— What the task requires —
Return every record verbatim.

Excerpt from a dataset:

::::

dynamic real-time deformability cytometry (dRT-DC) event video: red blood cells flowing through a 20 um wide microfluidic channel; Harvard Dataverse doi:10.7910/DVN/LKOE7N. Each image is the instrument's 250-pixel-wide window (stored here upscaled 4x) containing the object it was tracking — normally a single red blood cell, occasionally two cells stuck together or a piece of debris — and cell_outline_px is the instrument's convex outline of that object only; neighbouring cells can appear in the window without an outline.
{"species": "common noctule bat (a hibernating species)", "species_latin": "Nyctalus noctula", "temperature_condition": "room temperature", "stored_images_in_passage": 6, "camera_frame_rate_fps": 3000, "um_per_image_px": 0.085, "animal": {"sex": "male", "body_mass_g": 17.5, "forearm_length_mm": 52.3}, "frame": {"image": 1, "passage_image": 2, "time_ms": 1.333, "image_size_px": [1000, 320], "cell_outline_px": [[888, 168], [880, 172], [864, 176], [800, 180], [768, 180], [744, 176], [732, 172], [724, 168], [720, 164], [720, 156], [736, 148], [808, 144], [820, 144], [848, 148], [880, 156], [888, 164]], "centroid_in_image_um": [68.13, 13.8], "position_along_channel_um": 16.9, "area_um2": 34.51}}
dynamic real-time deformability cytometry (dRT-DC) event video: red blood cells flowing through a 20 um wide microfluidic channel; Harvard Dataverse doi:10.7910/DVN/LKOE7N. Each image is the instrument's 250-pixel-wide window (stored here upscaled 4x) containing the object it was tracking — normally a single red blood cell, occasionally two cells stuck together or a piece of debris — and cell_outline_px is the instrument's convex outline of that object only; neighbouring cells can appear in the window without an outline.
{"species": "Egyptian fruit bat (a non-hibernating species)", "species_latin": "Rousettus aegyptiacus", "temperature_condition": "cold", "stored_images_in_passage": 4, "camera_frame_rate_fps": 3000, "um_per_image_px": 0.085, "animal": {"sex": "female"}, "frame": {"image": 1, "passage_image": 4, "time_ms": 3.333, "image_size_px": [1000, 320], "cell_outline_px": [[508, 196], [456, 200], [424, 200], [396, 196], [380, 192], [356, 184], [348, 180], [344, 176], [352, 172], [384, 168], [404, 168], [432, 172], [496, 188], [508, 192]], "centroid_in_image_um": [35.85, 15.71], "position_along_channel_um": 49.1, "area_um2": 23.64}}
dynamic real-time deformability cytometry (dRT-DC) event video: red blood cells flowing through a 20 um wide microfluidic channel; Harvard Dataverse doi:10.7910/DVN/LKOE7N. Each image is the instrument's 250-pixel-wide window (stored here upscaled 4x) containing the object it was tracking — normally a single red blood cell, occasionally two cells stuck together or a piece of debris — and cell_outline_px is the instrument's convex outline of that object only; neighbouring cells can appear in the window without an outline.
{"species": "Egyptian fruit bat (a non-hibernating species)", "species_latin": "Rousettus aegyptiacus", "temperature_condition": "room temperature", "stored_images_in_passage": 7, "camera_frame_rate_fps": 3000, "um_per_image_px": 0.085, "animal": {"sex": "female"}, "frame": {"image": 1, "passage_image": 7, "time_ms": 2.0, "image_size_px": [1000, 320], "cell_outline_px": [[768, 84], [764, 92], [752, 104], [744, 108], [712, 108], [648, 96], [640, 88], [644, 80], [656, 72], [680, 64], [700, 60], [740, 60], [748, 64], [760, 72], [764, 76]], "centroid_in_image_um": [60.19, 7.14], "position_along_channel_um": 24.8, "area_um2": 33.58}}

::::

— Problem solution —
dynamic real-time deformability cytometry (dRT-DC) event video: red blood cells flowing through a 20 um wide microfluidic channel; Harvard Dataverse doi:10.7910/DVN/LKOE7N. Each image is the instrument's 250-pixel-wide window (stored here upscaled 4x) containing the object it was tracking — normally a single red blood cell, occasionally two cells stuck together or a piece of debris — and cell_outline_px is the instrument's convex outline of that object only; neighbouring cells can appear in the window without an outline.
{"species": "common noctule bat (a hibernating species)", "species_latin": "Nyctalus noctula", "temperature_condition": "room temperature", "stored_images_in_passage": 6, "camera_frame_rate_fps": 3000, "um_per_image_px": 0.085, "animal": {"sex": "male", "body_mass_g": 17.5, "forearm_length_mm": 52.3}, "frame": {"image": 1, "passage_image": 2, "time_ms": 1.333, "image_size_px": [1000, 320], "cell_outline_px": [[888, 168], [880, 172], [864, 176], [800, 180], [768, 180], [744, 176], [732, 172], [724, 168], [720, 164], [720, 156], [736, 148], [808, 144], [820, 144], [848, 148], [880, 156], [888, 164]], "centroid_in_image_um": [68.13, 13.8], "position_along_channel_um": 16.9, "area_um2": 34.51}}
dynamic real-time deformability cytometry (dRT-DC) event video: red blood cells flowing through a 20 um wide microfluidic channel; Harvard Dataverse doi:10.7910/DVN/LKOE7N. Each image is the instrument's 250-pixel-wide window (stored here upscaled 4x) containing the object it was tracking — normally a single red blood cell, occasionally two cells stuck together or a piece of debris — and cell_outline_px is the instrument's convex outline of that object only; neighbouring cells can appear in the window without an outline.
{"species": "Egyptian fruit bat (a non-hibernating species)", "species_latin": "Rousettus aegyptiacus", "temperature_condition": "cold", "stored_images_in_passage": 4, "camera_frame_rate_fps": 3000, "um_per_image_px": 0.085, "animal": {"sex": "female"}, "frame": {"image": 1, "passage_image": 4, "time_ms": 3.333, "image_size_px": [1000, 320], "cell_outline_px": [[508, 196], [456, 200], [424, 200], [396, 196], [380, 192], [356, 184], [348, 180], [344, 176], [352, 172], [384, 168], [404, 168], [432, 172], [496, 188], [508, 192]], "centroid_in_image_um": [35.85, 15.71], "position_along_channel_um": 49.1, "area_um2": 23.64}}
dynamic real-time deformability cytometry (dRT-DC) event video: red blood cells flowing through a 20 um wide microfluidic channel; Harvard Dataverse doi:10.7910/DVN/LKOE7N. Each image is the instrument's 250-pixel-wide window (stored here upscaled 4x) containing the object it was tracking — normally a single red blood cell, occasionally two cells stuck together or a piece of debris — and cell_outline_px is the instrument's convex outline of that object only; neighbouring cells can appear in the window without an outline.
{"species": "Egyptian fruit bat (a non-hibernating species)", "species_latin": "Rousettus aegyptiacus", "temperature_condition": "room temperature", "stored_images_in_passage": 7, "camera_frame_rate_fps": 3000, "um_per_image_px": 0.085, "animal": {"sex": "female"}, "frame": {"image": 1, "passage_image": 7, "time_ms": 2.0, "image_size_px": [1000, 320], "cell_outline_px": [[768, 84], [764, 92], [752, 104], [744, 108], [712, 108], [648, 96], [640, 88], [644, 80], [656, 72], [680, 64], [700, 60], [740, 60], [748, 64], [760, 72], [764, 76]], "centroid_in_image_um": [60.19, 7.14], "position_along_channel_um": 24.8, "area_um2": 33.58}}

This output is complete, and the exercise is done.